Fathallah Sijilmassi is a Moroccan politician and economist. He is the current Director General of the African Union Commission.

He has a Ph.D. in economics from the Grenoble Institute of Political Studies. On November 22, 2004 he was appointed Moroccan ambassador to France, a position he held until December 2008 when he was succeeded by El Mostapha Sahel. Upon his return to Morocco, on July 2, 2009, King Mohammed VI named him director of the Moroccan Investment Development Agency, the national body charged with promoting and developing investment to Morocco. He had previously been head of the Moroccan mission to the EU. He was also ambassador of Morocco in charge of the Barcelona Process and the Mediterranean dialogue of NATO. Within the Ministry of Foreign Affairs and Cooperation he was given the position as Director of Multilateral Cooperation (1999–2000) and Director of European Affairs (2001–2003).

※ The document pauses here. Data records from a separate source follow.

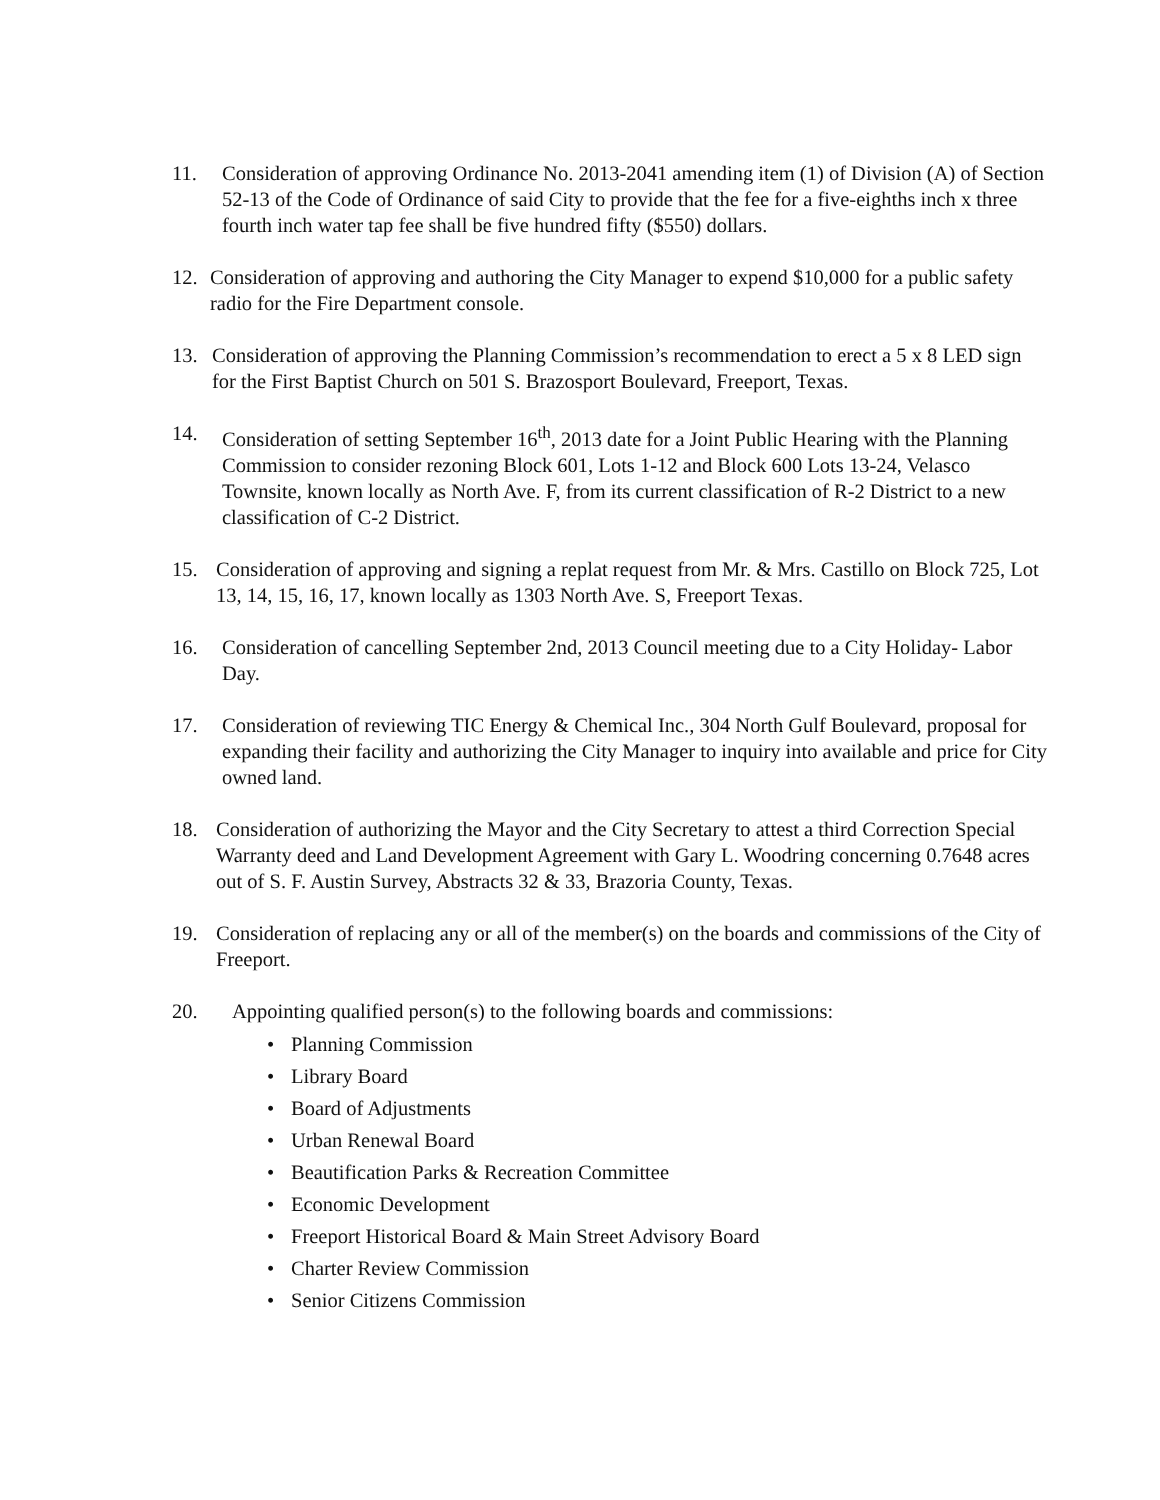11. Consideration of approving Ordinance No. 2013-2041 amending item (1) of Division (A) of Section 52-13 of the Code of Ordinance of said City to provide that the fee for a five-eighths inch x three fourth inch water tap fee shall be five hundred fifty ($550) dollars.
12. Consideration of approving and authoring the City Manager to expend $10,000 for a public safety radio for the Fire Department console.
13. Consideration of approving the Planning Commission’s recommendation to erect a 5 x 8 LED sign for the First Baptist Church on 501 S. Brazosport Boulevard, Freeport, Texas.
14. Consideration of setting September 16<sup>th</sup>, 2013 date for a Joint Public Hearing with the Planning Commission to consider rezoning Block 601, Lots 1-12 and Block 600 Lots 13-24, Velasco Townsite, known locally as North Ave. F, from its current classification of R-2 District to a new classification of C-2 District.
15. Consideration of approving and signing a replat request from Mr. & Mrs. Castillo on Block 725, Lot 13, 14, 15, 16, 17, known locally as 1303 North Ave. S, Freeport Texas.
16. Consideration of cancelling September 2nd, 2013 Council meeting due to a City Holiday- Labor Day.
17. Consideration of reviewing TIC Energy & Chemical Inc., 304 North Gulf Boulevard, proposal for expanding their facility and authorizing the City Manager to inquiry into available and price for City owned land.
18. Consideration of authorizing the Mayor and the City Secretary to attest a third Correction Special Warranty deed and Land Development Agreement with Gary L. Woodring concerning 0.7648 acres out of S. F. Austin Survey, Abstracts 32 & 33, Brazoria County, Texas.
19. Consideration of replacing any or all of the member(s) on the boards and commissions of the City of Freeport.
20. Appointing qualified person(s) to the following boards and commissions:
• Planning Commission
• Library Board
• Board of Adjustments
• Urban Renewal Board
• Beautification Parks & Recreation Committee
• Economic Development
• Freeport Historical Board & Main Street Advisory Board
• Charter Review Commission
• Senior Citizens Commission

As Director of International Trade Relations at the Ministry of Foreign Trade from 1994 to 1999, Sijilmassi was responsible for negotiations of the Association Agreement with the European Union and the United States, and trade negotiations with several bilateral, multilateral and regional partners.

Prior to his career in public service, Sijilmassi had worked within the Banque Commerciale du Maroc (1989–1992) which he represented in Milan.

Fathallah Sijilmassi has been awarded both the French orders Legion of Honour and Ordre national du Mérite.

In October 2021, Fathallah Sijilmassi was appointed Director General of the African Union Commission.